ACTION ITEM:
Return, without any change, the portion of the entries that begins with the line containing "char **argv, char **" and ends with the line containing "7/18 ～ 9/26 （博多マルイ、福岡市、博多区）", including both of those lines. Omit the pictures from your answer.

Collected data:
____________________
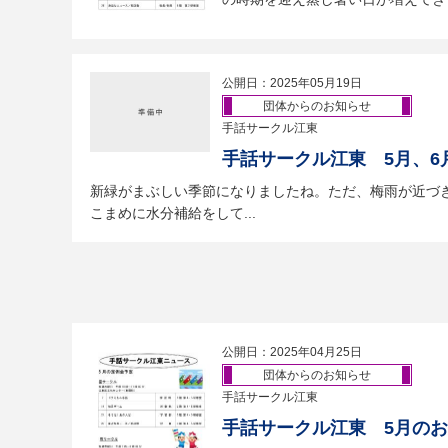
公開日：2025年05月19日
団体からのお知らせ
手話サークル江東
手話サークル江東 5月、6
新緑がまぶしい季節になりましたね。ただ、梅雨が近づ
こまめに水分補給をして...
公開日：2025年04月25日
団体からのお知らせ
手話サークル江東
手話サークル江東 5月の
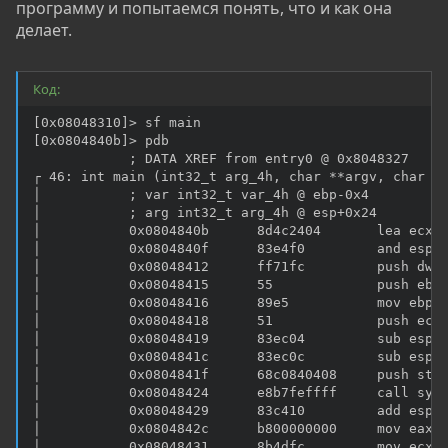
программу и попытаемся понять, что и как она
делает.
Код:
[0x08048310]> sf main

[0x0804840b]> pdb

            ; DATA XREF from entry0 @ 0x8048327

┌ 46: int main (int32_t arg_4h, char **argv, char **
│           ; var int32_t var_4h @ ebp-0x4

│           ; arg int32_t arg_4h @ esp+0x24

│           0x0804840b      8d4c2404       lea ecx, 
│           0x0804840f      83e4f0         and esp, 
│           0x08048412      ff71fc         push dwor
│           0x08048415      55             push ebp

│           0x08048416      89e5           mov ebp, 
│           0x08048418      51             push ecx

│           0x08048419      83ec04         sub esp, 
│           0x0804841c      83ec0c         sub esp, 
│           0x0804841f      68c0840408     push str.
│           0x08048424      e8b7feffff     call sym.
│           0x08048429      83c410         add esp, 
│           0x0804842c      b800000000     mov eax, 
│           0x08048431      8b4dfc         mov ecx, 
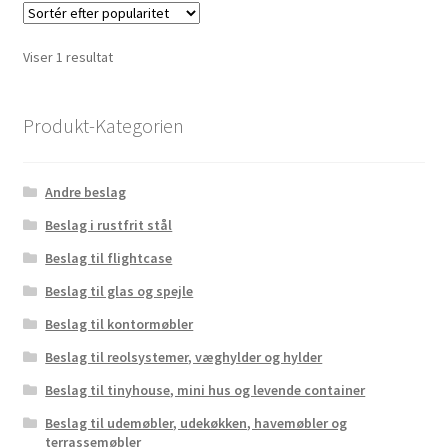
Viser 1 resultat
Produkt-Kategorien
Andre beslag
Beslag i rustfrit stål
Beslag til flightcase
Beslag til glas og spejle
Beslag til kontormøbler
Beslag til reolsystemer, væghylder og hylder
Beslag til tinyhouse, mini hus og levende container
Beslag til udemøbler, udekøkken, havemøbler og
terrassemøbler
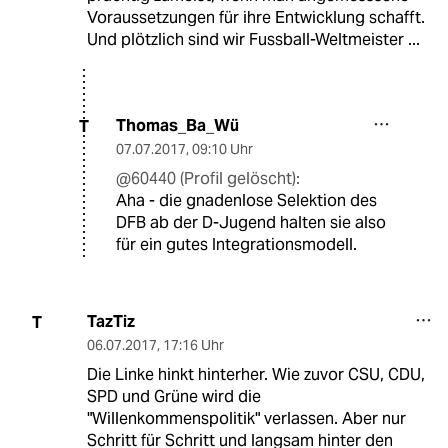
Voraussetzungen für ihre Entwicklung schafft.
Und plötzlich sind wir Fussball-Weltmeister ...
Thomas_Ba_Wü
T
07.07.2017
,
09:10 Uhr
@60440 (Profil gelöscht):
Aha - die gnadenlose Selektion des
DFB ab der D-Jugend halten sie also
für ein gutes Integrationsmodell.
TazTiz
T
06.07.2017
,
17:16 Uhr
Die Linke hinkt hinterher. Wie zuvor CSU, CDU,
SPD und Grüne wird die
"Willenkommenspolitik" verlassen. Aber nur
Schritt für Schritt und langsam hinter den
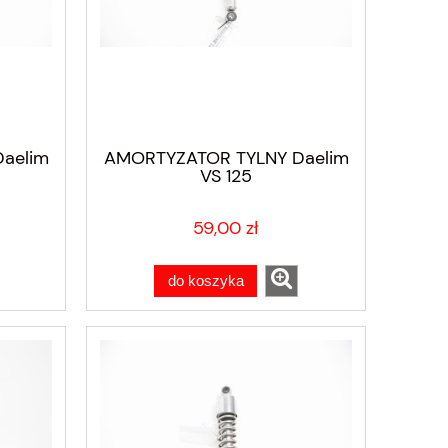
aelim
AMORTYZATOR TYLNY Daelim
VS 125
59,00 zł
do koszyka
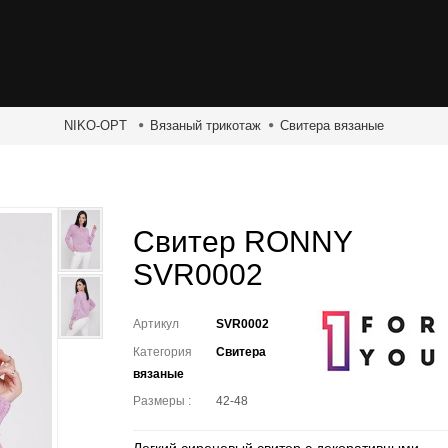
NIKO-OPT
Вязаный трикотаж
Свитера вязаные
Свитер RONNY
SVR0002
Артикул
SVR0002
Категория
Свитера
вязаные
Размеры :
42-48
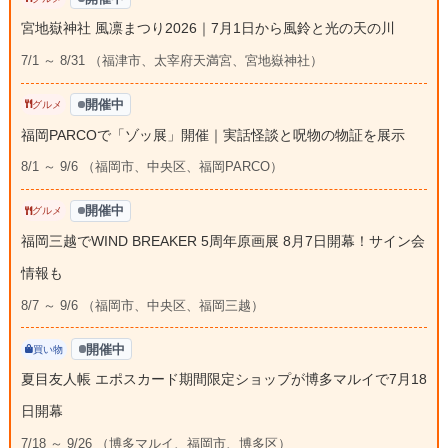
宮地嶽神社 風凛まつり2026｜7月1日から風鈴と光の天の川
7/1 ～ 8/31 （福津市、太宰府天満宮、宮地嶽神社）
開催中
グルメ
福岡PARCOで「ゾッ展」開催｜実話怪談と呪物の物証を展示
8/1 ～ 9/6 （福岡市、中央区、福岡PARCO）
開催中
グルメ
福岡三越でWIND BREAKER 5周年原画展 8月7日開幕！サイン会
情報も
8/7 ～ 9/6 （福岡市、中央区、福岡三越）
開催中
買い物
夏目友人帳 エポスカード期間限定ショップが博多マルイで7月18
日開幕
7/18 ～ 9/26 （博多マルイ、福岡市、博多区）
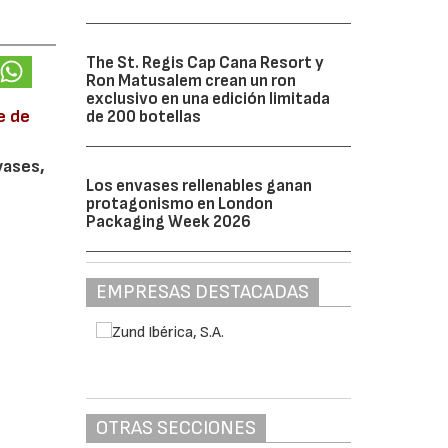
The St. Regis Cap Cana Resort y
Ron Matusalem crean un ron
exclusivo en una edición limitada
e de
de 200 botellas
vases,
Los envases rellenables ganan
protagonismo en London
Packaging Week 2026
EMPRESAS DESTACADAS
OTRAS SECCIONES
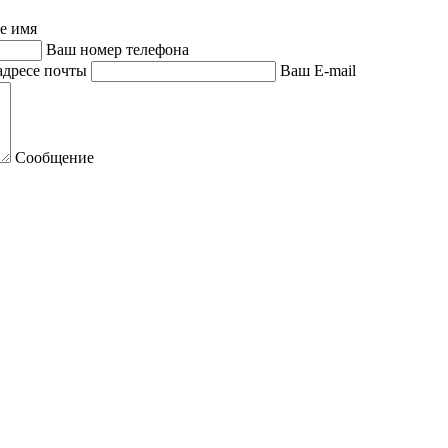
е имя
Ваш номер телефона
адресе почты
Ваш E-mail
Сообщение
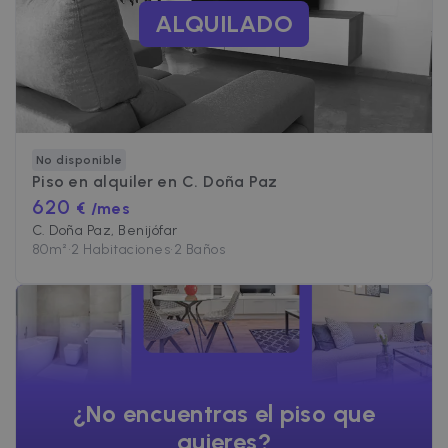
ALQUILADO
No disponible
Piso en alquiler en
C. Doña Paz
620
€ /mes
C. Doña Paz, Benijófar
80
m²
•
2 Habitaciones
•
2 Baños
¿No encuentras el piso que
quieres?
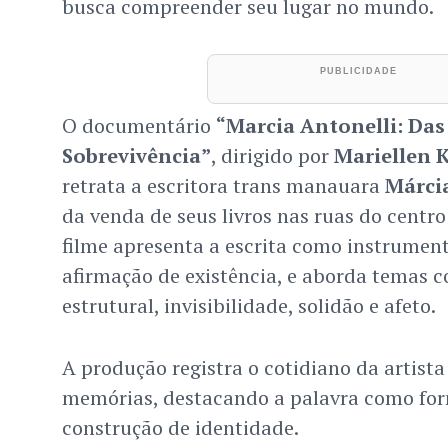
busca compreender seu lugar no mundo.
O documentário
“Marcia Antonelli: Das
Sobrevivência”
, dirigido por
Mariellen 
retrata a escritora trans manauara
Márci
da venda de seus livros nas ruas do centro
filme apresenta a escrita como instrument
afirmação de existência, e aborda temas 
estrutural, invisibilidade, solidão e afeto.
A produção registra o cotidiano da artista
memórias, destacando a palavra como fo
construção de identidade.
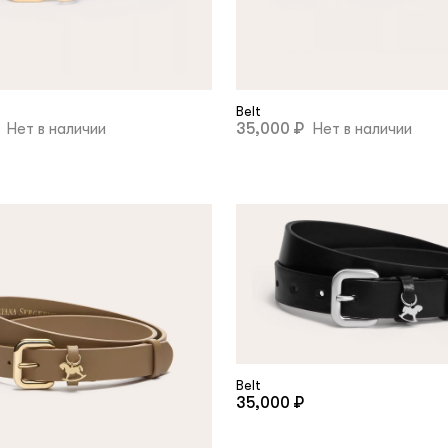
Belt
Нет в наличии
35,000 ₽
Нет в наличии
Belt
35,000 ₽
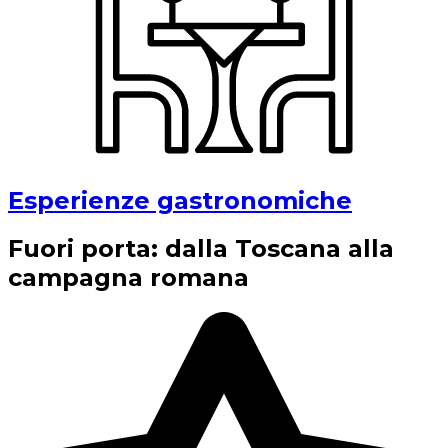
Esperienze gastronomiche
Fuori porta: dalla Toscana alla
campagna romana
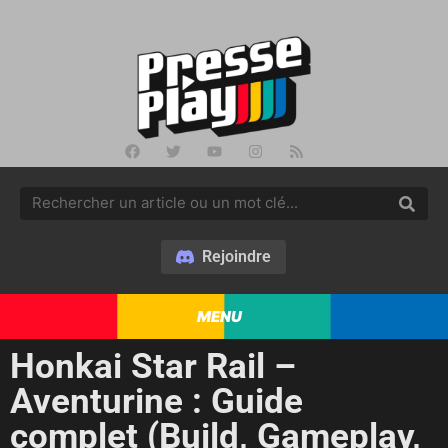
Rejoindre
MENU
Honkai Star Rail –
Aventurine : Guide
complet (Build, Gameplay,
____________________
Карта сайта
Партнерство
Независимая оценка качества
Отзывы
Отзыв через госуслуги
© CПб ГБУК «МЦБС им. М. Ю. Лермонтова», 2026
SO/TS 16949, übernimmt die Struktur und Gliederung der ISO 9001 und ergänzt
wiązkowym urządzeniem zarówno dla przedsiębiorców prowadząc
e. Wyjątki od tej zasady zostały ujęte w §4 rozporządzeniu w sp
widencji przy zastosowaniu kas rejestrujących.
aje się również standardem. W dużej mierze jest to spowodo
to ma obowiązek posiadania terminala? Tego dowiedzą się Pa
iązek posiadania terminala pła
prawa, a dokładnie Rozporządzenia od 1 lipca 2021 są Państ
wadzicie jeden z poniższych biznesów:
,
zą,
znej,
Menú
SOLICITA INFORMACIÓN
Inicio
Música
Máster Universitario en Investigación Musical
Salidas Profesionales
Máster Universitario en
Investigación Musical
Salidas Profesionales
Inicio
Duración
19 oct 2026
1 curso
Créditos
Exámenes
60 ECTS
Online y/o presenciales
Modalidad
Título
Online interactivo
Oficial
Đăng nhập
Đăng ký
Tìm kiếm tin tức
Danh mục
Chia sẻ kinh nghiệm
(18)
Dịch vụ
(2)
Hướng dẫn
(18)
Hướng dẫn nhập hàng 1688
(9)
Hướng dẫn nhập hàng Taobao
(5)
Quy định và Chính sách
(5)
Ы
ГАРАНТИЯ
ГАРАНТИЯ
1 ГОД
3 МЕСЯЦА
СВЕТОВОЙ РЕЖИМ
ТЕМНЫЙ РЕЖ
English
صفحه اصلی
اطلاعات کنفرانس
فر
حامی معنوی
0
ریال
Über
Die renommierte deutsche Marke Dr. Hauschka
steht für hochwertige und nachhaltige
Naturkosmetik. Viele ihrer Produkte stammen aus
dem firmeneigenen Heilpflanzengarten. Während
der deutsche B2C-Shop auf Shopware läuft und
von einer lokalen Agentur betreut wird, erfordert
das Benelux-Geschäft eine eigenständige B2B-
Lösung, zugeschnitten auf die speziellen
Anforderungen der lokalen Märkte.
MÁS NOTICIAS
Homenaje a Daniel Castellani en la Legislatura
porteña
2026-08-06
____________________
OUTPUT FOR THIS TASK:
┌ 46: int main (int32_t arg_4h, char **argv, char **
│           ; var int32_t var_4h @ ebp-0x4

│           ; arg int32_t arg_4h @ esp+0x24

│           0x0804840b      8d4c2404       lea ecx, 
│           0x0804840f      83e4f0         and esp, 
│           0x08048412      ff71fc         push dwor
│           0x08048415      55             push ebp

│           0x08048416      89e5           mov ebp, 
│           0x08048418      51             push ecx

│           0x08048419      83ec04         sub esp, 
│           0x0804841c      83ec0c         sub esp, 
│           0x0804841f      68c0840408     push str.
│           0x08048424      e8b7feffff     call sym.
│           0x08048429      83c410         add esp, 
│           0x0804842c      b800000000     mov eax, 
│           0x08048431      8b4dfc         mov ecx, 
Viser 1 resultat
Produkt-Kategorien
Andre beslag
Beslag i rustfrit stål
Beslag til flightcase
Beslag til glas og spejle
Beslag til kontormøbler
Beslag til reolsystemer, væghylder og hylder
Beslag til tinyhouse, mini hus og levende container
Beslag til udemøbler, udekøkken, havemøbler og
terrassemøbler
Voraussetzungen für ihre Entwicklung schafft.
Und plötzlich sind wir Fussball-Weltmeister ...
Thomas_Ba_Wü
T
07.07.2017
,
09:10 Uhr
@60440 (Profil gelöscht):
Aha - die gnadenlose Selektion des
DFB ab der D-Jugend halten sie also
für ein gutes Integrationsmodell.
TazTiz
T
06.07.2017
,
17:16 Uhr
Die Linke hinkt hinterher. Wie zuvor CSU, CDU,
SPD und Grüne wird die
"Willenkommenspolitik" verlassen. Aber nur
Schritt für Schritt und langsam hinter den
aelim
AMORTYZATOR TYLNY Daelim
VS 125
59,00 zł
do koszyka
NIKO-OPT
Вязаный трикотаж
Свитера вязаные
Свитер RONNY
SVR0002
Артикул
SVR0002
Категория
Свитера
вязаные
Размеры :
42-48
宮地嶽神社 風凛まつり2026｜7月1日から風鈴と光の天の川
7/1 ～ 8/31 （福津市、太宰府天満宮、宮地嶽神社）
開催中
グルメ
福岡PARCOで「ゾッ展」開催｜実話怪談と呪物の物証を展示
8/1 ～ 9/6 （福岡市、中央区、福岡PARCO）
開催中
グルメ
福岡三越でWIND BREAKER 5周年原画展 8月7日開幕！サイン会
情報も
8/7 ～ 9/6 （福岡市、中央区、福岡三越）
開催中
買い物
夏目友人帳 エポスカード期間限定ショップが博多マルイで7月18
日開幕
7/18 ～ 9/26 （博多マルイ、福岡市、博多区）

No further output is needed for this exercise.